Symptoms of rosacea don’t always show up on the face, but they can appear elsewhere on the body, such as the ears, scalp, chest, and arms. There are many things that can cause rosacea symptoms, including sun damage to the skin, problems with blood vessels (like those caused by aging or high blood pressure), and certain bacteria or mites that live on the skin. It can also run in families.
Rosacea can affect self-esteem and emotional well-being, especially when the skin changes are noticeable. It can lead to feelings of embarrassment and depression. It’s important to see a mental health professional or join an in-person or online support group for help. Getting treatment and avoiding triggers can improve your appearance and your mood. Some people benefit from seeing a dermatologist who specializes in conditions of the skin, hair, and nails. Other people find that seeing a psychiatrist or psychologist helps with emotional problems related to their skin condition.
In recent years, new treatments for rosacea have been developed. These drugs are formulated to treat specific symptoms of the disorder, and your doctor may prescribe one or a combination of them depending on your type of rosacea. For example, if you have erythematotelangiectatic rosacea, your doctor may recommend topical antibiotics to reduce inflammation and clear the pores of your skin. This helps to reduce the number of blackheads and pimples you develop. They may also recommend topical retinoids to improve skin texture and slow the growth of the excess skin cells that cause redness.
If you have papulopustular rosacea, your doctor will prescribe a medication to prevent the overgrowth of skin cells that causes bumps and swelling. They may also suggest creams and gels that contain azelaic acid, metronidazole, or ivermectin to minimize the appearance of bumps and reduce bacterial infections.
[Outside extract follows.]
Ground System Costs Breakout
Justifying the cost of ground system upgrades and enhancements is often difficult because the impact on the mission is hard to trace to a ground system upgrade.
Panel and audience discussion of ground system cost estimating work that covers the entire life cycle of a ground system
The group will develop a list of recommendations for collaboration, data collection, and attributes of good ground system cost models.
They can also prescribe low-dose oral antibiotics such as doxycycline or ondansetron to reduce the number of bacteria in your bloodstream and ease the discomfort of flare-ups.
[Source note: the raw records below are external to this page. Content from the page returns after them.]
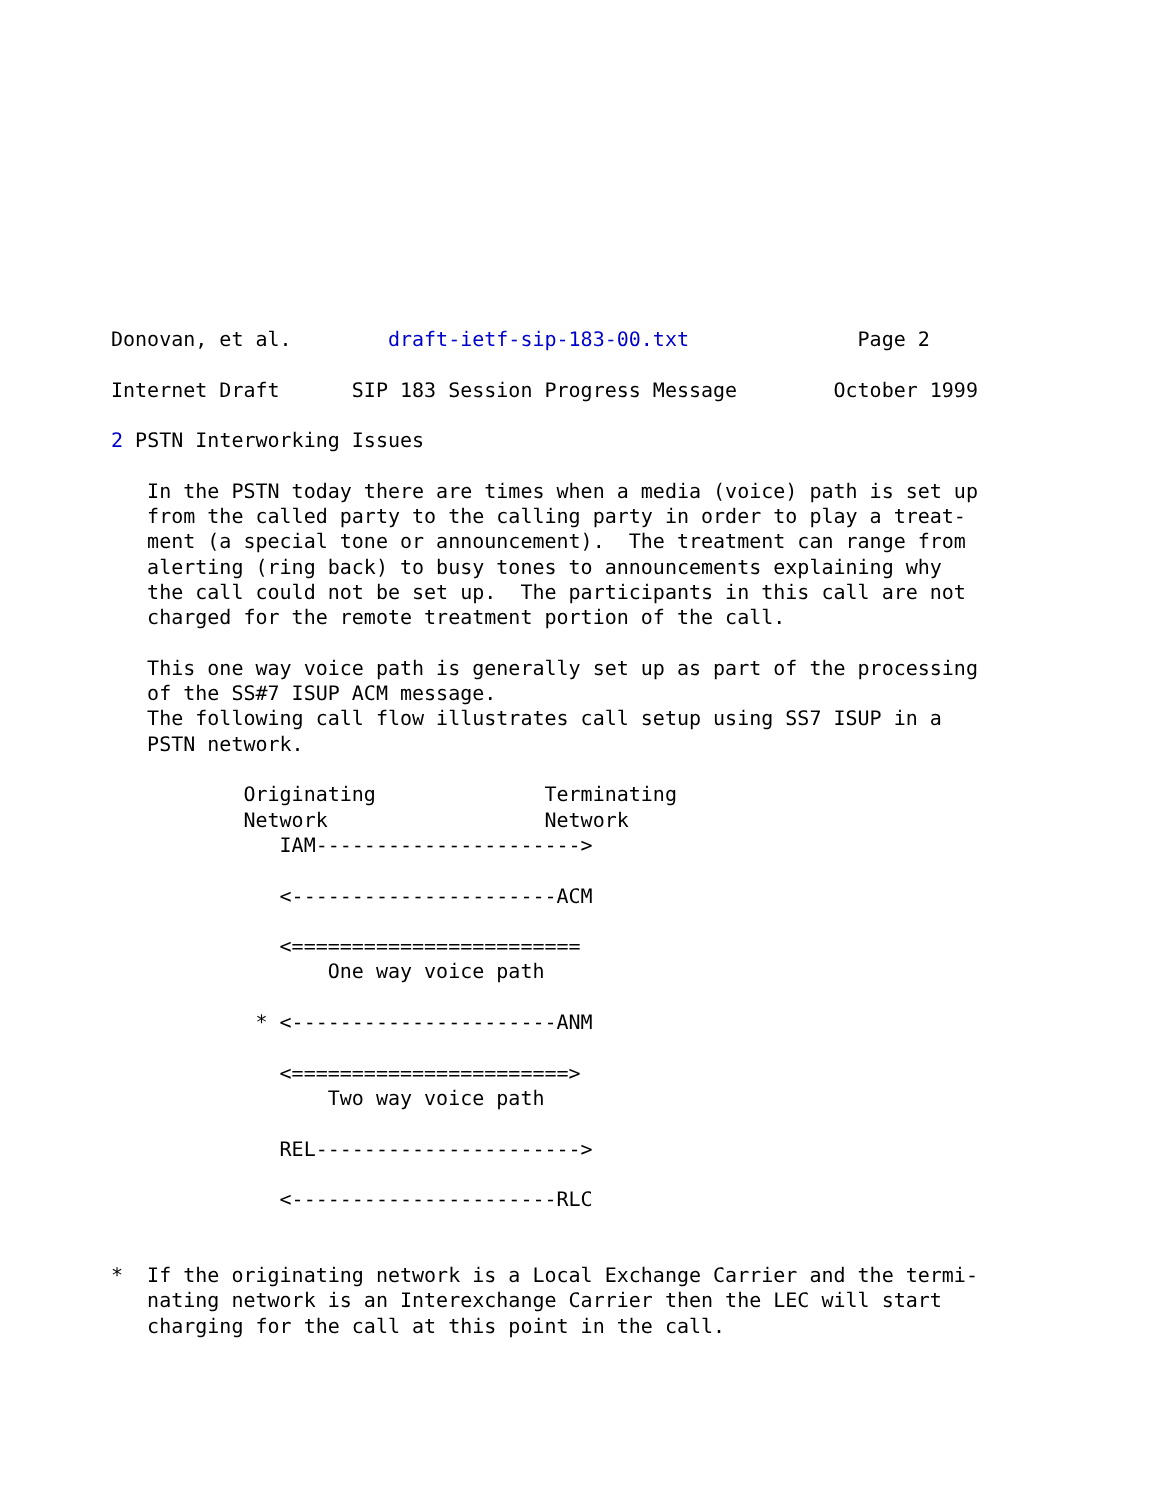Donovan, et al.        draft-ietf-sip-183-00.txt              Page 2

Internet Draft      SIP 183 Session Progress Message        October 1999

2 PSTN Interworking Issues

   In the PSTN today there are times when a media (voice) path is set up
   from the called party to the calling party in order to play a treat-
   ment (a special tone or announcement).  The treatment can range from
   alerting (ring back) to busy tones to announcements explaining why
   the call could not be set up.  The participants in this call are not
   charged for the remote treatment portion of the call.

   This one way voice path is generally set up as part of the processing
   of the SS#7 ISUP ACM message.
   The following call flow illustrates call setup using SS7 ISUP in a
   PSTN network.

           Originating              Terminating
           Network                  Network
              IAM---------------------->

              <----------------------ACM

              <========================
                  One way voice path

            * <----------------------ANM

              <=======================>
                  Two way voice path

              REL---------------------->

              <----------------------RLC


*  If the originating network is a Local Exchange Carrier and the termi-
   nating network is an Interexchange Carrier then the LEC will start
   charging for the call at this point in the call.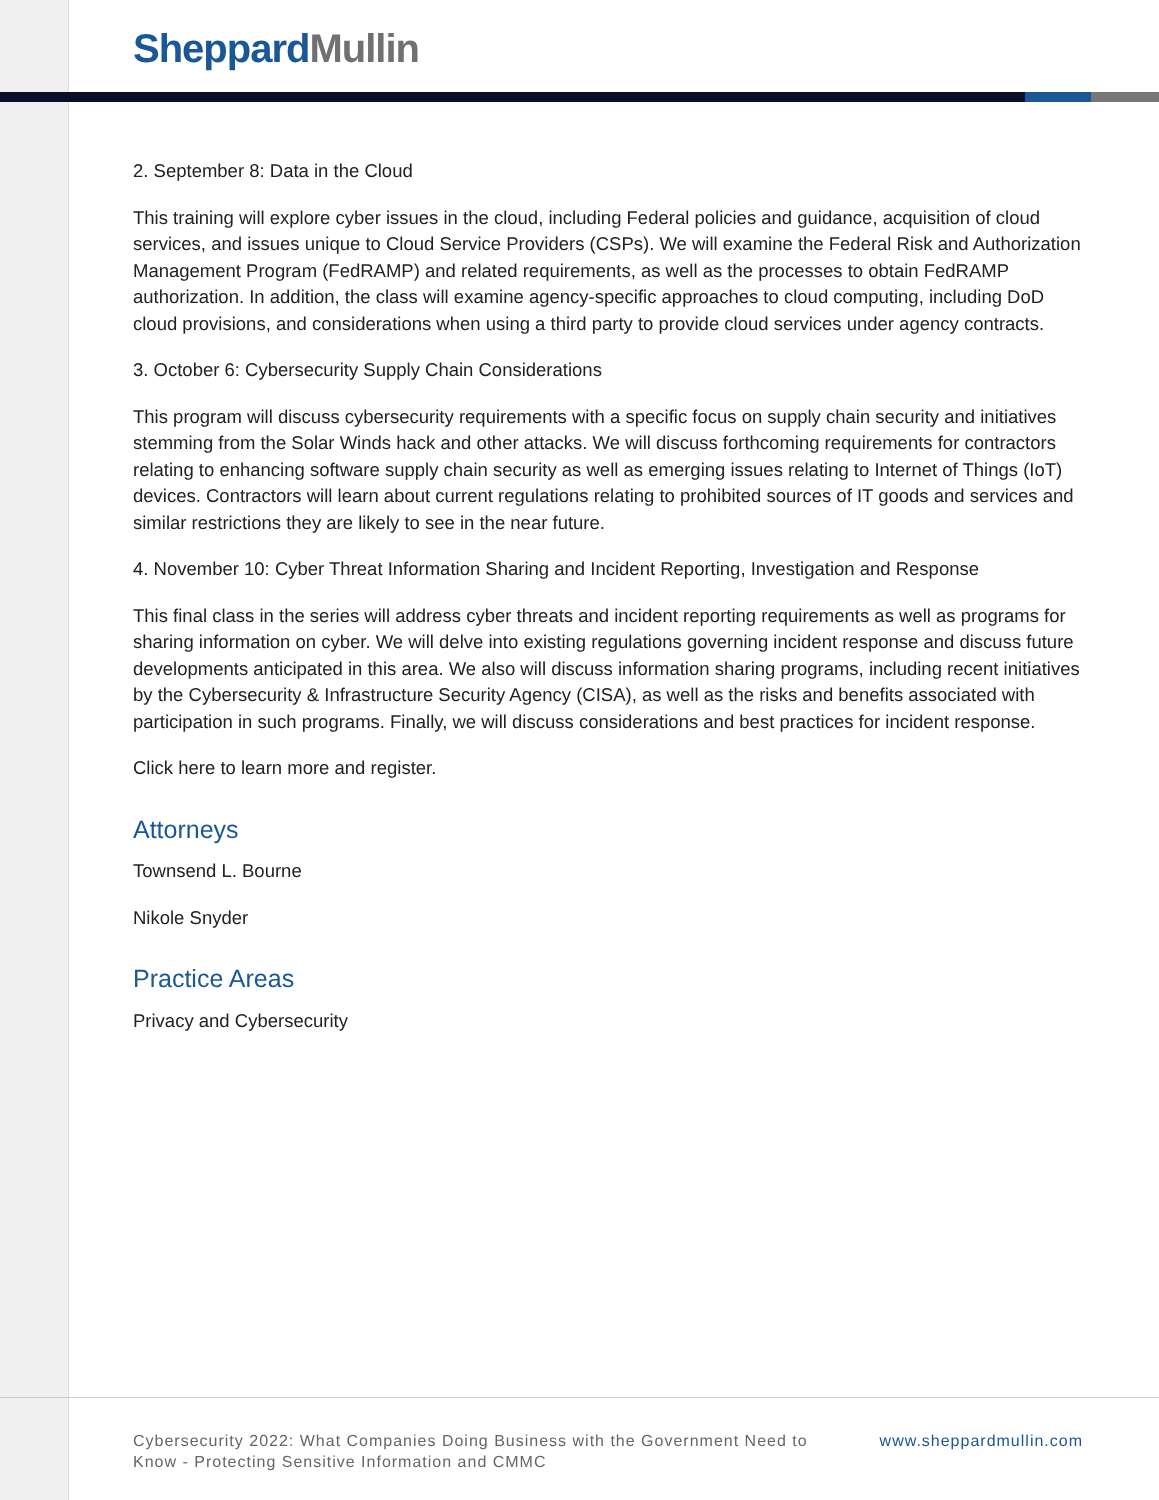Sheppard Mullin
2. September 8: Data in the Cloud
This training will explore cyber issues in the cloud, including Federal policies and guidance, acquisition of cloud services, and issues unique to Cloud Service Providers (CSPs). We will examine the Federal Risk and Authorization Management Program (FedRAMP) and related requirements, as well as the processes to obtain FedRAMP authorization. In addition, the class will examine agency-specific approaches to cloud computing, including DoD cloud provisions, and considerations when using a third party to provide cloud services under agency contracts.
3. October 6: Cybersecurity Supply Chain Considerations
This program will discuss cybersecurity requirements with a specific focus on supply chain security and initiatives stemming from the Solar Winds hack and other attacks. We will discuss forthcoming requirements for contractors relating to enhancing software supply chain security as well as emerging issues relating to Internet of Things (IoT) devices. Contractors will learn about current regulations relating to prohibited sources of IT goods and services and similar restrictions they are likely to see in the near future.
4. November 10: Cyber Threat Information Sharing and Incident Reporting, Investigation and Response
This final class in the series will address cyber threats and incident reporting requirements as well as programs for sharing information on cyber. We will delve into existing regulations governing incident response and discuss future developments anticipated in this area. We also will discuss information sharing programs, including recent initiatives by the Cybersecurity & Infrastructure Security Agency (CISA), as well as the risks and benefits associated with participation in such programs. Finally, we will discuss considerations and best practices for incident response.
Click here to learn more and register.
Attorneys
Townsend L. Bourne
Nikole Snyder
Practice Areas
Privacy and Cybersecurity
Cybersecurity 2022: What Companies Doing Business with the Government Need to Know - Protecting Sensitive Information and CMMC
www.sheppardmullin.com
Other drugs, such as brimonidine and oxymetazoline, help reduce facial redness by constricting blood vessels. They can be found in prescription-strength gels and are often effective within 12 hours of use. The introduction of these medications, along with azelaic acid, ivermectin, metronidazole, low-dose doxycycline, and light/laser therapy have greatly improved our therapeutic armamentarium for managing this disorder.
In many cases, people with rosacea can prevent flare-ups by avoiding things that trigger them. These include spicy foods, hot drinks, alcohol, cosmetics and soaps that can cause skin to irritate, sun exposure and extreme cold or heat. However, these triggers are different for everyone and can take some time to figure out. People with rosacea are also encouraged to keep a diary of the things that affect their symptoms and to try to avoid them.
For example, dairy can make a person’s rosacea worse, so they may want to try switching from cow’s milk to soy or rice milk, which is less irritating. Or they can try iced coffee and tea instead of the warm version. Another common trigger is stress. This can be hard to control, but people can try to find ways to reduce their stress levels, such as meditation and deep breathing exercises.
People with rosacea can also protect their skin by wearing sunscreen with an SPF of 30 or higher, wearing a wide-brimmed hat and staying out of the midday sun. They can also use gentle, fragrance-free moisturizers. Finally, they should avoid hot showers and baths and instead use lukewarm or cool water to wash their faces. This can help to reduce facial flushing. People with rosacea should also be sure to have regular eye exams to check for problems such as dry eyes (blepharitis) and red, inflamed or swollen eyelids.